Located in Texas and New Mexico, the Permian Basin, the nation's most prolific oil-producing geological formation, has seen revival in recent years with the advent of horizontal hydraulic fracturing, or fracking. The Bakken Shale region, which has also seen a fracking boom, includes parts of North Dakota and Montana.

"When you get to $40 [per barrel], particularly companies that this is really all they have — it's a one-play opportunity for them — I expect there will be some volumes [coming back]," Tillerson said.

The last time the U.S. benchmark West Texas Intermediate crude was above $40 per barrel was in December. Since then prices have been languishing in the $30s and even mid-$20s. WTI broke a psychologically key level of $26.19 on Feb. 11, falling to 13-year lows.
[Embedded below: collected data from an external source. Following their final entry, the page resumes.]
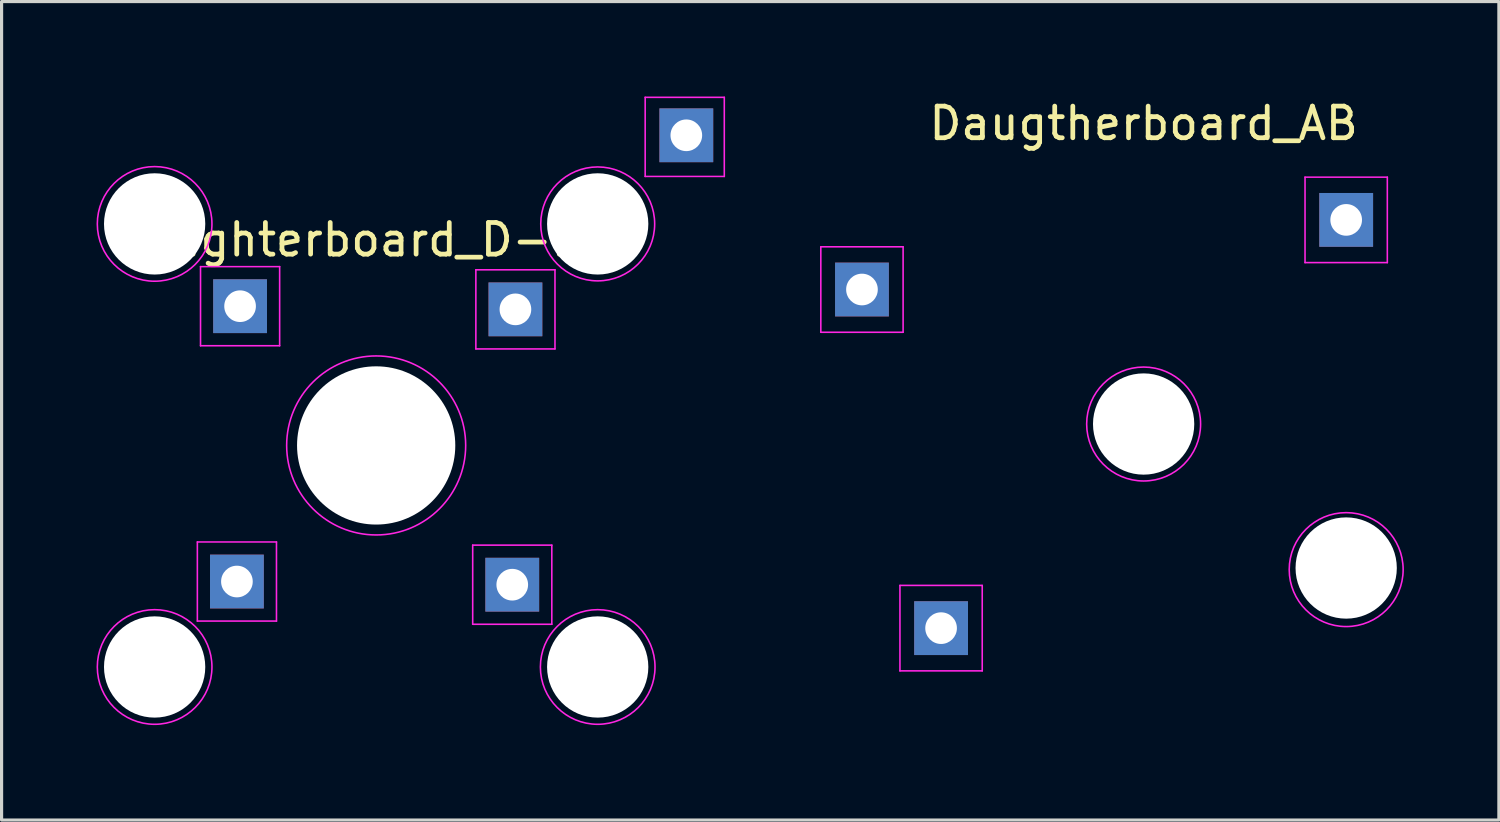
<source format=kicad_pcb>
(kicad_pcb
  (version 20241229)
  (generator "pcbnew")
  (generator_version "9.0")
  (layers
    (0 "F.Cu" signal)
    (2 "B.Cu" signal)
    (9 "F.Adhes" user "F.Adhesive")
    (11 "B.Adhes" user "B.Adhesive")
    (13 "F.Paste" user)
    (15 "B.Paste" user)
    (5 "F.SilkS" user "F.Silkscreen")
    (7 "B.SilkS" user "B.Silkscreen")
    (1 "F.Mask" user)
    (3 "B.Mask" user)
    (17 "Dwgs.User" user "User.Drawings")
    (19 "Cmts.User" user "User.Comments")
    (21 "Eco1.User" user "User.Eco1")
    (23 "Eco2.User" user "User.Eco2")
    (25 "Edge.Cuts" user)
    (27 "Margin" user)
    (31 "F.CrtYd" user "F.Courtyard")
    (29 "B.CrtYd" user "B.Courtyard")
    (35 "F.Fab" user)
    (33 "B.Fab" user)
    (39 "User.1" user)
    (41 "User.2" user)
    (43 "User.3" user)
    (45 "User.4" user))
  (footprint "Daugtherboard_AB"
    (layer "F.Cu")
    (at 33.086 10.348)
    (property "Reference" "Daugtherboard_AB" (at 0 -9.5 0) (layer "F.SilkS") (effects (font (size 1 1) (thickness 0.15))))
    (attr through_hole)
    (fp_line (start -10.2 -5.6) (end -7.6 -5.6) (stroke (width 0.05) (type solid)) (layer "F.CrtYd"))
    (fp_line (start -10.2 -2.9) (end -10.2 -5.6) (stroke (width 0.05) (type solid)) (layer "F.CrtYd"))
    (fp_line (start -7.7 5.1) (end -5.1 5.1) (stroke (width 0.05) (type solid)) (layer "F.CrtYd"))
    (fp_line (start -7.7 7.8) (end -7.7 5.1) (stroke (width 0.05) (type solid)) (layer "F.CrtYd"))
    (fp_line (start -7.6 -5.6) (end -7.6 -2.9) (stroke (width 0.05) (type solid)) (layer "F.CrtYd"))
    (fp_line (start -7.6 -2.9) (end -10.2 -2.9) (stroke (width 0.05) (type solid)) (layer "F.CrtYd"))
    (fp_line (start -5.1 5.1) (end -5.1 7.8) (stroke (width 0.05) (type solid)) (layer "F.CrtYd"))
    (fp_line (start -5.1 7.8) (end -7.7 7.8) (stroke (width 0.05) (type solid)) (layer "F.CrtYd"))
    (fp_line (start 5.1 -7.8) (end 7.7 -7.8) (stroke (width 0.05) (type solid)) (layer "F.CrtYd"))
    (fp_line (start 5.1 -5.1) (end 5.1 -7.8) (stroke (width 0.05) (type solid)) (layer "F.CrtYd"))
    (fp_line (start 7.7 -7.8) (end 7.7 -5.1) (stroke (width 0.05) (type solid)) (layer "F.CrtYd"))
    (fp_line (start 7.7 -5.1) (end 5.1 -5.1) (stroke (width 0.05) (type solid)) (layer "F.CrtYd"))
    (fp_circle (center 0 0) (end 1.8 0) (stroke (width 0.05) (type solid)) (fill no) (layer "F.CrtYd"))
    (fp_circle (center 6.4 4.6) (end 8.2 4.6) (stroke (width 0.05) (type solid)) (fill no) (layer "F.CrtYd"))
    (pad "" np_thru_hole circle (at 0 0) (size 3.2 3.2) (drill 3.2) (layers "*.Cu" "*.Mask"))
    (pad "" np_thru_hole circle (at 6.4 4.55) (size 3.2 3.2) (drill 3.2) (layers "*.Cu" "*.Mask"))
    (pad "1" thru_hole rect (at 6.4 -6.45) (size 1.7 1.7) (drill 1) (layers "*.Cu" "*.Mask"))
    (pad "2" thru_hole rect (at -8.9 -4.25) (size 1.7 1.7) (drill 1) (layers "*.Cu" "*.Mask"))
    (pad "3" thru_hole rect (at -6.4 6.45 180) (size 1.7 1.7) (drill 1) (layers "*.Cu" "*.Mask")))
  (footprint "Daughterboard_D-Pad"
    (layer "F.Cu")
    (at 8.836 11.025)
    (property "Reference" "Daughterboard_D-Pad" (at 0 -6.5 0) (layer "F.SilkS") (effects (font (size 1 1) (thickness 0.15))))
    (attr through_hole)
    (fp_line (start -5.65 3.05) (end -5.65 5.55) (stroke (width 0.05) (type solid)) (layer "F.CrtYd"))
    (fp_line (start -5.65 5.55) (end -3.15 5.55) (stroke (width 0.05) (type solid)) (layer "F.CrtYd"))
    (fp_line (start -5.55 -5.65) (end -5.55 -3.15) (stroke (width 0.05) (type solid)) (layer "F.CrtYd"))
    (fp_line (start -5.55 -3.15) (end -3.05 -3.15) (stroke (width 0.05) (type solid)) (layer "F.CrtYd"))
    (fp_line (start -3.15 3.05) (end -5.65 3.05) (stroke (width 0.05) (type solid)) (layer "F.CrtYd"))
    (fp_line (start -3.15 5.55) (end -3.15 3.05) (stroke (width 0.05) (type solid)) (layer "F.CrtYd"))
    (fp_line (start -3.05 -5.65) (end -5.55 -5.65) (stroke (width 0.05) (type solid)) (layer "F.CrtYd"))
    (fp_line (start -3.05 -3.15) (end -3.05 -5.65) (stroke (width 0.05) (type solid)) (layer "F.CrtYd"))
    (fp_line (start 3.05 3.15) (end 3.05 5.65) (stroke (width 0.05) (type solid)) (layer "F.CrtYd"))
    (fp_line (start 3.05 5.65) (end 5.55 5.65) (stroke (width 0.05) (type solid)) (layer "F.CrtYd"))
    (fp_line (start 3.15 -5.55) (end 3.15 -3.05) (stroke (width 0.05) (type solid)) (layer "F.CrtYd"))
    (fp_line (start 3.15 -3.05) (end 5.65 -3.05) (stroke (width 0.05) (type solid)) (layer "F.CrtYd"))
    (fp_line (start 5.55 3.15) (end 3.05 3.15) (stroke (width 0.05) (type solid)) (layer "F.CrtYd"))
    (fp_line (start 5.55 5.65) (end 5.55 3.15) (stroke (width 0.05) (type solid)) (layer "F.CrtYd"))
    (fp_line (start 5.65 -5.55) (end 3.15 -5.55) (stroke (width 0.05) (type solid)) (layer "F.CrtYd"))
    (fp_line (start 5.65 -3.05) (end 5.65 -5.55) (stroke (width 0.05) (type solid)) (layer "F.CrtYd"))
    (fp_line (start 8.5 -11) (end 8.5 -8.5) (stroke (width 0.05) (type solid)) (layer "F.CrtYd"))
    (fp_line (start 8.5 -8.5) (end 11 -8.5) (stroke (width 0.05) (type solid)) (layer "F.CrtYd"))
    (fp_line (start 11 -11) (end 8.5 -11) (stroke (width 0.05) (type solid)) (layer "F.CrtYd"))
    (fp_line (start 11 -8.5) (end 11 -11) (stroke (width 0.05) (type solid)) (layer "F.CrtYd"))
    (fp_circle (center -7 -7) (end -5.2 -6.8) (stroke (width 0.05) (type solid)) (fill no) (layer "F.CrtYd"))
    (fp_circle (center -7 7) (end -5.2 7.2) (stroke (width 0.05) (type solid)) (fill no) (layer "F.CrtYd"))
    (fp_circle (center 0 0) (end 2.8 0.4) (stroke (width 0.05) (type solid)) (fill no) (layer "F.CrtYd"))
    (fp_circle (center 7 -7) (end 8.8 -7) (stroke (width 0.05) (type solid)) (fill no) (layer "F.CrtYd"))
    (fp_circle (center 7 7) (end 8.8 7.2) (stroke (width 0.05) (type solid)) (fill no) (layer "F.CrtYd"))
    (pad "" np_thru_hole circle (at -7 -7 270) (size 3.2 3.2) (drill 3.2) (layers "*.Cu" "*.Mask"))
    (pad "" np_thru_hole circle (at -7 7) (size 3.2 3.2) (drill 3.2) (layers "*.Cu" "*.Mask"))
    (pad "" np_thru_hole circle (at 0 0 180) (size 5 5) (drill 5) (layers "*.Cu" "*.Mask"))
    (pad "" np_thru_hole circle (at 7 -7 180) (size 3.2 3.2) (drill 3.2) (layers "*.Cu" "*.Mask"))
    (pad "" np_thru_hole circle (at 7 7 90) (size 3.2 3.2) (drill 3.2) (layers "*.Cu" "*.Mask"))
    (pad "1" thru_hole rect (at 9.8 -9.8 180) (size 1.7 1.7) (drill 1) (layers "*.Cu" "*.Mask"))
    (pad "2" thru_hole rect (at 4.4 -4.3 180) (size 1.7 1.7) (drill 1) (layers "*.Cu" "*.Mask"))
    (pad "3" thru_hole rect (at -4.3 -4.4 270) (size 1.7 1.7) (drill 1) (layers "*.Cu" "*.Mask"))
    (pad "4" thru_hole rect (at -4.4 4.3) (size 1.7 1.7) (drill 1) (layers "*.Cu" "*.Mask"))
    (pad "5" thru_hole rect (at 4.3 4.4 90) (size 1.7 1.7) (drill 1) (layers "*.Cu" "*.Mask")))
  (gr_rect
    (start -3 -3)
    (end 44.311 22.861)
    (stroke (width 0.1) (type default))
    (fill no)
    (layer "Edge.Cuts")))
</source>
Since then, U.S. oil prices have surged more than 25 percent, as of the Wednesday's $34.66 settling price in New York. But even with those gains, crude was still off more than 65 percent since June 2014.
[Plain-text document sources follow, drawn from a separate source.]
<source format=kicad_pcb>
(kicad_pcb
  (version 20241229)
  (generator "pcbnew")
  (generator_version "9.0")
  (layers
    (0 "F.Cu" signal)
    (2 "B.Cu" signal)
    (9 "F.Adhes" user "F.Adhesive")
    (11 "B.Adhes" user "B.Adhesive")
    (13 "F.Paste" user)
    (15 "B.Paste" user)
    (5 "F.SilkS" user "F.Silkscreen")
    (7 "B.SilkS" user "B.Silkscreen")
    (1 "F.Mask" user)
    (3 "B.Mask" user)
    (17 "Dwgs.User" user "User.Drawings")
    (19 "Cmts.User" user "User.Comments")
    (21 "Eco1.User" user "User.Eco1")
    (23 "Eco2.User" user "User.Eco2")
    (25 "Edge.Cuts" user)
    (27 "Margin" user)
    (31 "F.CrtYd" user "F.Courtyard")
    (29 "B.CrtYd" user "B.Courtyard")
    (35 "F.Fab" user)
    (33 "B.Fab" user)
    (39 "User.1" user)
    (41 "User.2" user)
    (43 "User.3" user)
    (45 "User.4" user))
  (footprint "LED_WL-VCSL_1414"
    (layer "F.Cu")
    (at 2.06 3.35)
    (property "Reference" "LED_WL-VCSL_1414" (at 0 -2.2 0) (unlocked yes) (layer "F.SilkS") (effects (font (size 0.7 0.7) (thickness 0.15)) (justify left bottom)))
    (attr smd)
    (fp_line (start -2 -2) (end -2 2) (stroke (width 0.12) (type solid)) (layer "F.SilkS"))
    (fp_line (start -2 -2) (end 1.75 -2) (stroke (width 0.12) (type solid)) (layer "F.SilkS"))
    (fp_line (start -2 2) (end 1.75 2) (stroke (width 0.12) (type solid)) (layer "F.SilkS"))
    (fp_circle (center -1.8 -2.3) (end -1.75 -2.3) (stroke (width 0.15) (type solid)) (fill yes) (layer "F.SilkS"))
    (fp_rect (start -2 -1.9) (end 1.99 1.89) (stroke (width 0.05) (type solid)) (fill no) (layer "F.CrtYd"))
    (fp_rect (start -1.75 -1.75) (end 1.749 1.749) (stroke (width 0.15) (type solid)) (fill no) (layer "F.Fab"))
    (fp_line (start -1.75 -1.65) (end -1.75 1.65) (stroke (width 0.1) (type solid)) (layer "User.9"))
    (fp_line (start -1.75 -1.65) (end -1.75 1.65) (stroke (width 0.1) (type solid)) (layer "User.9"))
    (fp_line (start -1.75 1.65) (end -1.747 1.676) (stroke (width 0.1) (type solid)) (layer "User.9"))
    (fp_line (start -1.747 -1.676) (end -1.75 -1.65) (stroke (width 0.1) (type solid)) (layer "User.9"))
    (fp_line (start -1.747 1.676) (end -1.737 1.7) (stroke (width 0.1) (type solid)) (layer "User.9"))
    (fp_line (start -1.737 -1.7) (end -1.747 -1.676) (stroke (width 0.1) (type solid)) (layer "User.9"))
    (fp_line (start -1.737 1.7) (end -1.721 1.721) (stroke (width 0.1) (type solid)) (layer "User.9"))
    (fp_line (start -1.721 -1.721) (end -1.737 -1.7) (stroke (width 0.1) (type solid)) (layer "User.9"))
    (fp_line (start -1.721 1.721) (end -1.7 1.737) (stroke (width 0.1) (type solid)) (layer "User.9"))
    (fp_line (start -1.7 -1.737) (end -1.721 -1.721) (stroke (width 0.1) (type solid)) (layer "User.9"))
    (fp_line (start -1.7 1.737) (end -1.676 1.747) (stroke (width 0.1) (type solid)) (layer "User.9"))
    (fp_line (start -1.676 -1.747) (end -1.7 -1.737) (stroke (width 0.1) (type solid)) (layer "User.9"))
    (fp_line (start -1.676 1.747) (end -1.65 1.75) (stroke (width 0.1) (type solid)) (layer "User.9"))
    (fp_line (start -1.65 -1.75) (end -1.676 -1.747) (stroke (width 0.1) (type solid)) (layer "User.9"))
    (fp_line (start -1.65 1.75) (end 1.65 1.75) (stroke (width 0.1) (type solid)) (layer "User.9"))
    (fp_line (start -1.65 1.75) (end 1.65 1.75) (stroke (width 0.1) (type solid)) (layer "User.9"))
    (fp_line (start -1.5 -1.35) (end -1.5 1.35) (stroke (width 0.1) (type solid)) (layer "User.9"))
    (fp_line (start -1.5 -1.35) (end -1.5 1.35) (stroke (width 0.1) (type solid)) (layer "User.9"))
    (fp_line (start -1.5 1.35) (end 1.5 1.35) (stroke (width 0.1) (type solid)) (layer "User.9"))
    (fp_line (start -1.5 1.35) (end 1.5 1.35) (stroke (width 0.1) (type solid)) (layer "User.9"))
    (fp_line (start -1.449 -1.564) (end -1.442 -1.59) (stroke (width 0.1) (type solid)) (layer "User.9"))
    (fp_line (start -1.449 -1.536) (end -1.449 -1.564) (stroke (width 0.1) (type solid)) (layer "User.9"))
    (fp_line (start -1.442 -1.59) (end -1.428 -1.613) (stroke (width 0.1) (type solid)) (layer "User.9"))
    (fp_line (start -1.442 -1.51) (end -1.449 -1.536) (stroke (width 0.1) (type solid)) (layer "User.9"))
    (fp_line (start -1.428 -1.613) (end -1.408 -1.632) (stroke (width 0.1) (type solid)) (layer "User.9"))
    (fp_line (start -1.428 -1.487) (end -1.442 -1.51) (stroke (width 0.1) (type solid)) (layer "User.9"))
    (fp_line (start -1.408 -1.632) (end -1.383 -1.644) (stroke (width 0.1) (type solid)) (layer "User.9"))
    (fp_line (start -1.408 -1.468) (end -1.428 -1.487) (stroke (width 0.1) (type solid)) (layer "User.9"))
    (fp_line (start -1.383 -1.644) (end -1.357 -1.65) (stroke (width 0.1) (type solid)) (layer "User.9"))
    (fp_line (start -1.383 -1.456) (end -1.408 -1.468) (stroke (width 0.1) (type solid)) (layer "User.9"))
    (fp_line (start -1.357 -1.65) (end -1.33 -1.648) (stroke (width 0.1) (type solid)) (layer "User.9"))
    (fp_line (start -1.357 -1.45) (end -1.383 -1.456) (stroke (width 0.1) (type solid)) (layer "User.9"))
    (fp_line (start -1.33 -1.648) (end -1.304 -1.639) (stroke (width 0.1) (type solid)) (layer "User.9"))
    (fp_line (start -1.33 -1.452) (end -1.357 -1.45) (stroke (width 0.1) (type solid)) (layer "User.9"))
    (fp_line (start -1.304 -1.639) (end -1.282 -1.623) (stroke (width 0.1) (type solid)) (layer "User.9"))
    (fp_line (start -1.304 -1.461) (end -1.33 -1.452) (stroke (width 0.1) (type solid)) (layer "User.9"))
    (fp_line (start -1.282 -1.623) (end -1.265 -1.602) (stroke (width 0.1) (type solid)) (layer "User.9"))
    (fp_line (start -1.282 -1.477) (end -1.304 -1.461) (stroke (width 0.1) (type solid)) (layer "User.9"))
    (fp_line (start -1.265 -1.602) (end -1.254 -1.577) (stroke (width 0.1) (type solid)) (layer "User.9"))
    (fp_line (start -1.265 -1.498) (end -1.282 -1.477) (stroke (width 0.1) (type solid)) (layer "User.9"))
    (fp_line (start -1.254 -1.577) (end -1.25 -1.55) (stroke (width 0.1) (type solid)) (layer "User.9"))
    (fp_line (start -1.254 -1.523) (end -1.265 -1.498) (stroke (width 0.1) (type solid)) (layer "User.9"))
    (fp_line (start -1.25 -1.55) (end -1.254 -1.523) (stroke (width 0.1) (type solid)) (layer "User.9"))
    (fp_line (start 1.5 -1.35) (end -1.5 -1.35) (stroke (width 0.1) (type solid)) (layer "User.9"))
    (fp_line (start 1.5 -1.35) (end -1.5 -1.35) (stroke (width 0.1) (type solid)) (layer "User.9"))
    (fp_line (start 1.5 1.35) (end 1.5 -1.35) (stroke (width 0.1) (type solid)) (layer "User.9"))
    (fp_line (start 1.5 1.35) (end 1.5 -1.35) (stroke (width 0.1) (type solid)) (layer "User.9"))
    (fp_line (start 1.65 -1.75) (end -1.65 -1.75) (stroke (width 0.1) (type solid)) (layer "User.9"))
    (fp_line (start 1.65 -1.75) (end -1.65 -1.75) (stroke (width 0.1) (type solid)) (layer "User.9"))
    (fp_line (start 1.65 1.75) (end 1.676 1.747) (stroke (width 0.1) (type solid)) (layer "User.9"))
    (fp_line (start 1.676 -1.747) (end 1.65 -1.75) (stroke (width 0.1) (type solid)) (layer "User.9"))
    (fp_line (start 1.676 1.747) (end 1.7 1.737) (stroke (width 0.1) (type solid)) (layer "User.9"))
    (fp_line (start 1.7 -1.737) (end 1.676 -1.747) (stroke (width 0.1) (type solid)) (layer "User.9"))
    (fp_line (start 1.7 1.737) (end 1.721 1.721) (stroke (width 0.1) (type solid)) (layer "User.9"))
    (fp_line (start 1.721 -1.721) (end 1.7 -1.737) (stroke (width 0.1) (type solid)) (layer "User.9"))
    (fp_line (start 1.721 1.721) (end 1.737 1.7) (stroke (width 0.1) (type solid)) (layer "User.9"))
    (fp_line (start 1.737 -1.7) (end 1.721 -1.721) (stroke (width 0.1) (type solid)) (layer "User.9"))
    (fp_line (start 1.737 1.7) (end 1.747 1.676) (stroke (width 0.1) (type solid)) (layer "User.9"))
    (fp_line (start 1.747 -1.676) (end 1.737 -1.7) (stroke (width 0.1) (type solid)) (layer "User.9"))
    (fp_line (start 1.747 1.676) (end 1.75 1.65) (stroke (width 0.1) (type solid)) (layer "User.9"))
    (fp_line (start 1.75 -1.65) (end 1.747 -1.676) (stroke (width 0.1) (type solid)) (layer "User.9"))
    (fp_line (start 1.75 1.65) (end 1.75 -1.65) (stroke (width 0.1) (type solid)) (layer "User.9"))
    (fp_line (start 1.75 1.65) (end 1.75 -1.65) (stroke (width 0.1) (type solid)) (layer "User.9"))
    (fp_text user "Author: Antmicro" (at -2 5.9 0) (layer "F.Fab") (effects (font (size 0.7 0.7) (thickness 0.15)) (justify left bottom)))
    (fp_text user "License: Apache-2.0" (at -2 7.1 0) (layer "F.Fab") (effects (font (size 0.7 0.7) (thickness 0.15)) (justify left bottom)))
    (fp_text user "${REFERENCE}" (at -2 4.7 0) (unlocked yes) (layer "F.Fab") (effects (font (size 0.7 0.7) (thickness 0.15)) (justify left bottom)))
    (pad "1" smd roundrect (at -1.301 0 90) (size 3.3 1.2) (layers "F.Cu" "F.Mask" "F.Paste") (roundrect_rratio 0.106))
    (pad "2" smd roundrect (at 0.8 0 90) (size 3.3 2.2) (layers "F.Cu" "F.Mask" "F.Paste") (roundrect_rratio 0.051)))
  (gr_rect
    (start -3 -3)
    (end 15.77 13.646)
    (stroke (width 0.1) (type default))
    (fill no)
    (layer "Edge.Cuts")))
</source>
"We're going to continue to have some volatility, but it's probably gonna bounce around in ... a narrower range," Tillerson said.

Parts of the Texas economy have been hit harder than others by the downturn, he said. "Certainly [in] Midland, you sense it. You drive out there and there's a forest of rigs that are sitting on the side of the highway stacked. And you know every one of those rigs had a crew of people working on it six months ago."

"In Houston, it's having an effect, but Houston has so diversified its economy over the years that this is nothing like the 1980s, which really devastated the Houston economy," he said. Oil prices collapsed in 1986 in the midst of a crude glut. It took decades to reach all-time highs of about $147 per barrel in July 2008.

The bottom line, Tillerson said, Texas has been able to weather the current oil collapse. "I'd say by and large the state's doing fine."